JAKARTA, KOMPAS.com — 
Ketua Forum Komunikasi Personalia KBN Cakung Bambang Heryanto meminta jaminan keamanan dari pengelola dan kepolisian. Mereka tidak ingin situasi pada Kamis pekan lalu terulang ketika aktivis buruh masuk dan meminta buruh lainnya meninggalkan lokasi kerja.

Forum Komunikasi Personalia Manajemen (HRD Club) mengatakan, manajemen perusahaan mempersilakan pekerja berunjuk rasa. Namun, pihaknya meminta buruh mengajukan izin dan tidak memaksa buruh lain keluar pabrik untuk ikut unjuk rasa.

”Mayoritas pabrik tak berproduksi karena pekerja dipaksa keluar ikut demo,” ujarnya.

Akibat unjuk rasa pekan lalu, lanjut Bambang, perusahaan merugi. Dengan produksi produk garmen (seperti baju, jaket, dan celana) 8.000-12.000 potong per hari dan harga rata-rata Rp 20.000 per potong, kerugian satu pabrik setidaknya Rp 160 juta. Padahal, ada sekitar 70 perusahaan garmen di KBN Cakung.

”Terkait UMP (upah minimum provinsi) yang ditetapkan sebesar Rp 2,441 juta, biar pengusaha yang memutuskan untuk melaksanakan atau mengajukan penangguhan. Namun, terkait keamanan, mereka meminta jaminan,” ujarnya.

Menurut Bambang, beberapa perusahaan garmen di KBN Cakung bersiap pindah atau menutup pabrik di Jakarta karena tak mampu memenuhi UMP. Tahun ini saja tidak sedikit perusahaan yang masih membayar pekerja sebesar angka kebutuhan hidup layak (KHL) Rp 1,978 juta. Mereka juga menempuh efisiensi dengan mengurangi jumlah pekerja dan merelokasi pabrik ke luar DKI Jakarta.

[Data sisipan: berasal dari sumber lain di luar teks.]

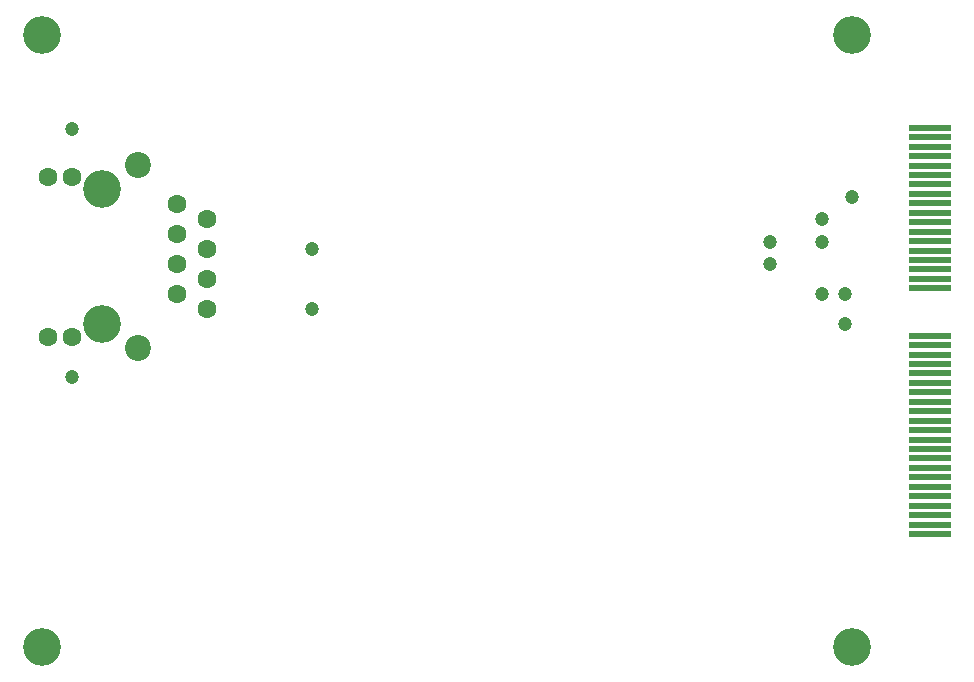
<source format=gbr>
%TF.GenerationSoftware,KiCad,Pcbnew,7.0.2*%
%TF.CreationDate,2024-05-18T17:34:20+02:00*%
%TF.ProjectId,dsoxlan,64736f78-6c61-46e2-9e6b-696361645f70,rev?*%
%TF.SameCoordinates,Original*%
%TF.FileFunction,Soldermask,Bot*%
%TF.FilePolarity,Negative*%
%FSLAX46Y46*%
G04 Gerber Fmt 4.6, Leading zero omitted, Abs format (unit mm)*
G04 Created by KiCad (PCBNEW 7.0.2) date 2024-05-18 17:34:20*
%MOMM*%
%LPD*%
G01*
G04 APERTURE LIST*
%ADD10C,3.200000*%
%ADD11C,1.600000*%
%ADD12C,2.200000*%
%ADD13R,3.600000X0.550000*%
%ADD14C,1.200000*%
G04 APERTURE END LIST*
D10*
%TO.C,P1*%
X120650000Y-75565000D03*
X120650000Y-86995000D03*
D11*
X127000000Y-76835000D03*
X129540000Y-78105000D03*
X127000000Y-79375000D03*
X129540000Y-80645000D03*
X127000000Y-81915000D03*
X129540000Y-83185000D03*
X127000000Y-84455000D03*
X129540000Y-85725000D03*
D12*
X123698000Y-73533000D03*
X123698000Y-89027000D03*
D11*
X118110000Y-74498200D03*
X116078000Y-74498200D03*
X118110000Y-88061800D03*
X116078000Y-88061800D03*
%TD*%
D13*
%TO.C,P2*%
X190754000Y-104750000D03*
X190754000Y-103950000D03*
X190754000Y-103150000D03*
X190754000Y-102350000D03*
X190754000Y-101550000D03*
X190754000Y-100750000D03*
X190754000Y-99950000D03*
X190754000Y-99150000D03*
X190754000Y-98350000D03*
X190754000Y-97550000D03*
X190754000Y-96750000D03*
X190754000Y-95950000D03*
X190754000Y-95150000D03*
X190754000Y-94350000D03*
X190754000Y-93550000D03*
X190754000Y-92750000D03*
X190754000Y-91950000D03*
X190754000Y-91150000D03*
X190754000Y-90350000D03*
X190754000Y-89550000D03*
X190754000Y-88750000D03*
X190754000Y-87950000D03*
X190754000Y-83950000D03*
X190754000Y-83150000D03*
X190754000Y-82350000D03*
X190754000Y-81550000D03*
X190754000Y-80750000D03*
X190754000Y-79950000D03*
X190754000Y-79150000D03*
X190754000Y-78350000D03*
X190754000Y-77550000D03*
X190754000Y-76750000D03*
X190754000Y-75950000D03*
X190754000Y-75150000D03*
X190754000Y-74350000D03*
X190754000Y-73550000D03*
X190754000Y-72750000D03*
X190754000Y-71950000D03*
X190754000Y-71150000D03*
X190754000Y-70350000D03*
%TD*%
D10*
%TO.C,H104*%
X184150000Y-114300000D03*
%TD*%
%TO.C,H103*%
X184150000Y-62484000D03*
%TD*%
%TO.C,H102*%
X115570000Y-114300000D03*
%TD*%
%TO.C,H101*%
X115570000Y-62484000D03*
%TD*%
D14*
X138430000Y-85725000D03*
X177165000Y-80010000D03*
X138430000Y-80645000D03*
X183515000Y-86995000D03*
X183515000Y-84455000D03*
X181610000Y-84455000D03*
X181610000Y-80010000D03*
X181610000Y-78105000D03*
X184150000Y-76200000D03*
X118110000Y-70485000D03*
X118110000Y-91440000D03*
X177165000Y-81915000D03*
M02*

</source>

Menurut Martuti (31), salah seorang buruh di KBN Cakung, beberapa temannya ditawari manajemen untuk memilih melepas status karyawan menjadi kontrak atau diputus hubungan kerja.

”Sebagian memilih jadi buruh kontrak karena pilihan lain tidak lebih baik,” ujarnya.

Sebelumnya, Direktur Utama PT KBN Sattar Taba mengatakan, aksi buruh tak mengganggu aktivitas pabrik. Tak ada sweeping dan pabrik berproduksi secara normal. Pihaknya memberi jaminan keamanan, termasuk dengan melibatkan TNI/Polri untuk pengamanan unjuk rasa.

Menolak UMP

Rabu, kalangan buruh yang tergabung dalam Forum Buruh DKI Jakarta berunjuk rasa di Balaikota dan Gedung DPRD DKI Jakarta. Mereka menolak UMP tahun 2014 sebesar Rp 2,441 juta dan meminta besaran UMP Rp 3,7 juta.

Massa buruh menuntut Gubernur DKI Jakarta Joko Widodo merevisi UMP tahun 2014. Mereka mengancam berunjuk rasa lagi, Kamis (7/11) dan Jumat, memperjuangkan tuntutan tersebut. Namun, berbeda dengan aksi pekan lalu, massa pada unjuk rasa kali ini lebih sedikit.

Ketua Dewan Pimpinan Cabang Serikat Pekerja Nasional Jakarta Utara Mochamad Halili mengatakan, meski naik sekitar 10 persen dibandingkan dengan UMP 2013 sebesar Rp 2,2 juta, UMP 2014 tidak relevan dengan harga barang-barang kebutuhan. Angka itu lebih rendah daripada usulan buruh Rp 3,7 juta.

Sekretaris Jenderal Serikat Buruh Transportasi Perjuangan Indonesia Abdul Rosyid berpendapat, upah Rp 2,441 juta tak cukup untuk memenuhi kebutuhan hidup di Jakarta. Apalagi, ongkos transportasi serta harga bahan pangan, sandang, dan papan melonjak pasca-kenaikan harga bahan bakar minyak.

Sekretaris Forum Buruh DKI Jakarta Mohamad Toha menilai, UMP DKI yang ditetapkan Jokowi pada 1 November tidak rasional. ”Kami menolak karena UMP ditetapkan secara sepihak,” ujar Toha.

Massa buruh juga menuntut bertemu dan berdialog dengan Jokowi. Namun, keputusan UMP sudah final. Seperti dikatakan Jokowi sebelumnya, dia telah memutuskan besaran upah buruh dan bersedia mengambil risiko dari keputusannya.